The paper will be presented at the IEEE 8th World Forum on Internet of Things conference, which starts Oct. 26 in Yokohama, Japan.

“As we move into the age of driverless vehicles and connected cars, driving assistance technologies are becoming universal,” Hasan said. “This means we must identify such attacks and design countermeasures to prevent them. As with most of our systems, cars were designed for performance and security is often an afterthought. This has led to such glaring security issues in cars we use every day. That is why Hoque’s dissertation research in my lab is so important and timely — it has the potential to save countless lives.”

The next step in the research, Hoque says, is to investigate other advanced driving assistance systems and attack methods, including manipulating the reported steering angle to foil lane-keeping assistance technology. “What if the attacks are more complex?” Hoque said. “We need to alert the driver at least two seconds before a possible collision to give them time to respond. How good is our detection mechanism in those cases?
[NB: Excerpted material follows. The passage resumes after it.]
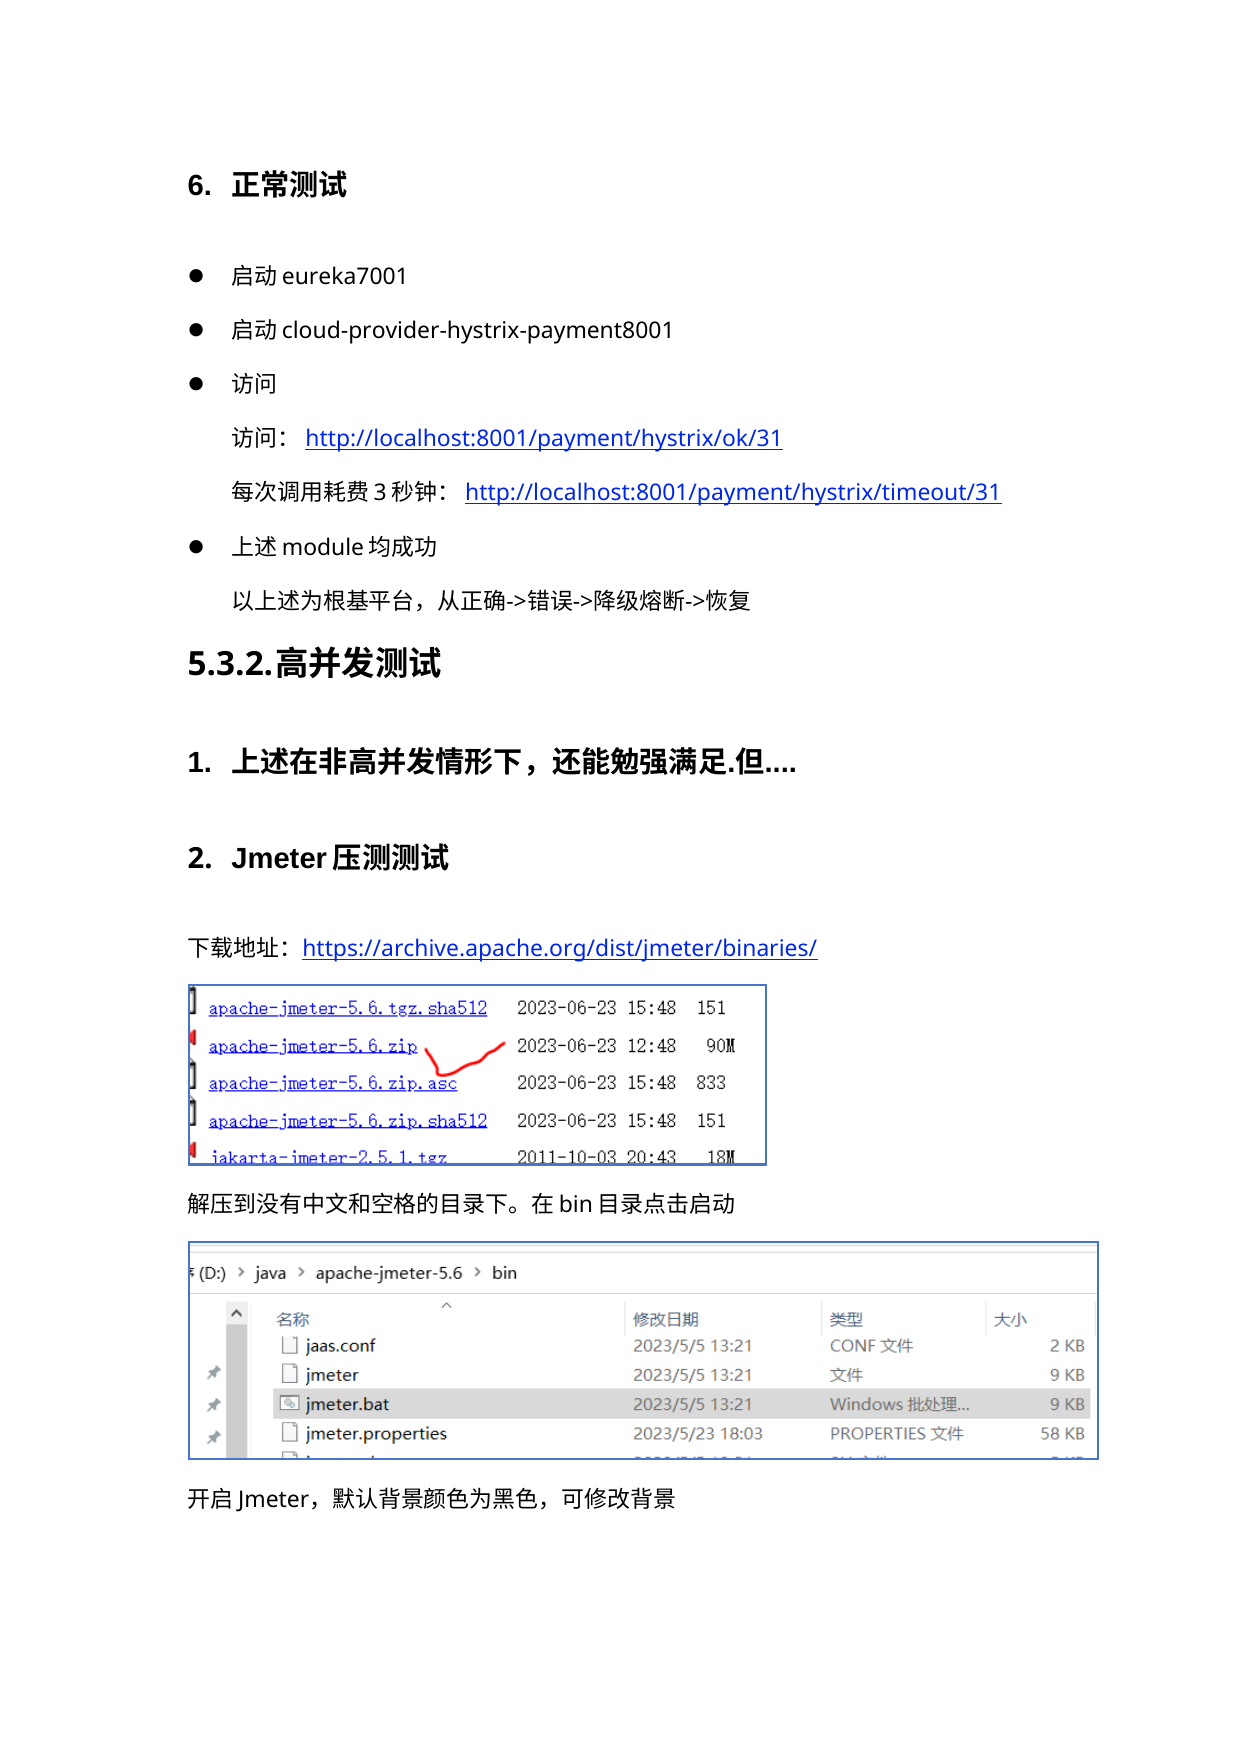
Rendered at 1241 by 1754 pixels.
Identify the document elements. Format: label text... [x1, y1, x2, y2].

These are the questions we will explore.”

Hoque should complete his dissertation and graduate in December 2022. What then? “I’m looking for a postdoctoral position in academia or a researcher position in the self-driving industry,” he said. “Self-driving cars are coming. Analyzing their security and safety is really important.”


Hoque’s research used simulation software designed for OpenPilot, open-source self-driving software that has become popular among autonomous driving enthusiasts.